How Google is Revolutionizing Virtual Reality with a Cardboard Box


Two years ago, virtual reality was an expensive toy for gamers. Today, that’s no longer the case, thanks to Google Cardboard.

A few weeks ago, readers of the New York Times received something special with their newspaper. A nondescript cardboard box emblazoned with the Times logo accompanied the bundle of papers on each doorstep. Upon opening the box, readers discovered that they had received a Google Cardboard virtual reality headset. By simply downloading a smartphone app and sliding their phones into the headset, everyday people like me were able to experience virtual reality for the first time.

The idea of virtual reality is simple but powerful: What if you were able to experience virtual worlds as if they existed around you in real life? Virtual reality has become a major factor in the gaming industry with immersive headsets like the Oculus Rift, which had a wildly successful Kickstarter campaign and was later bought by Facebook. Thanks to Google, the concept of virtual reality has spread to new fields such as entertainment and education.

Cardboard’s goal is simple: to utilize the power and functionality of the smartphone in order to bring unprecedented virtual reality experiences to everyone. In order to make Cardboard affordable enough to give away, Google constructed the headset out of, well, cardboard. Cardboard’s rigidity and portability allow for the easy mass production of headsets. 

Google also cut costs by eliminating one key feature of the headset: the technology inside it. Unlike most virtual reality headsets, Cardboard is simply a bespoke case for a smartphone. Without a smartphone inside, the headset is basically a cardboard box with embedded lenses. The real magic of Cardboard happens when you slide a phone into it. After a quick setup, you can take a tour of a museum, walk the streets of Rome, or observe ancient artifacts. My personal favorite part of Cardboard is Kaleidoscope, which simply throws a bunch of blocks at you in 3 dimensions. It’s pretty weird, but fun and intriguing.  

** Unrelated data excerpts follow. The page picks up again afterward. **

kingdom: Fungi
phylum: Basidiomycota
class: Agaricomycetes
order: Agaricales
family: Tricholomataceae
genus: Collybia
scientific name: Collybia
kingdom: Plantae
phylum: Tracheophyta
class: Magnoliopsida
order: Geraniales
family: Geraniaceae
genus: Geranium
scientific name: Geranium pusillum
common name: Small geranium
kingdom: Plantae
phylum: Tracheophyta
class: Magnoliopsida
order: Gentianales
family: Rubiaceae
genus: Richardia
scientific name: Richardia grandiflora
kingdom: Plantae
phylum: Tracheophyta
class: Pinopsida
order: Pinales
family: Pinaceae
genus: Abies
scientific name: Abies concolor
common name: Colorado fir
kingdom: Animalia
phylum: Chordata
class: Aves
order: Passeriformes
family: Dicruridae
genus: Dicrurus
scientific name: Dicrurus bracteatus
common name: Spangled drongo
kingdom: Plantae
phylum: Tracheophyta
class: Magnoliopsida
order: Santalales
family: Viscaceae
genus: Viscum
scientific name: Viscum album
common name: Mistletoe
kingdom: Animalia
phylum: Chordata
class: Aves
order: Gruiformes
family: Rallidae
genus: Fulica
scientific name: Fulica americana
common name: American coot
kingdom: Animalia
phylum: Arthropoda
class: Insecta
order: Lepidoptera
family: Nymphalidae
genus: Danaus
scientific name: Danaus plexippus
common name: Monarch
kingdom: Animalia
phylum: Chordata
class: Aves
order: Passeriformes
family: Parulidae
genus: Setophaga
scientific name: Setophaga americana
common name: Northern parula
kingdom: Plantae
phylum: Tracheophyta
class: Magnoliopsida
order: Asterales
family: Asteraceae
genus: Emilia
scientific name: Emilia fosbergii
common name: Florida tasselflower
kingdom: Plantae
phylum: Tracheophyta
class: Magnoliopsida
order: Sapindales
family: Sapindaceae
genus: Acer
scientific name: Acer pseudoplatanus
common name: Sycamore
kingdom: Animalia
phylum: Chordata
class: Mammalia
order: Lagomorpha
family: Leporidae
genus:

The New York Times was just one of many organizations to give away thousands of Google Cardboard units. If you weren’t lucky enough to receive one with your newspaper, Google Cardboard is available on Amazon for about $20. Cardboard-compatible apps from third-party developers are available for free on Google Play and the App Store. Now more than ever, people all over the world can experience the immersive experience of virtual reality technology.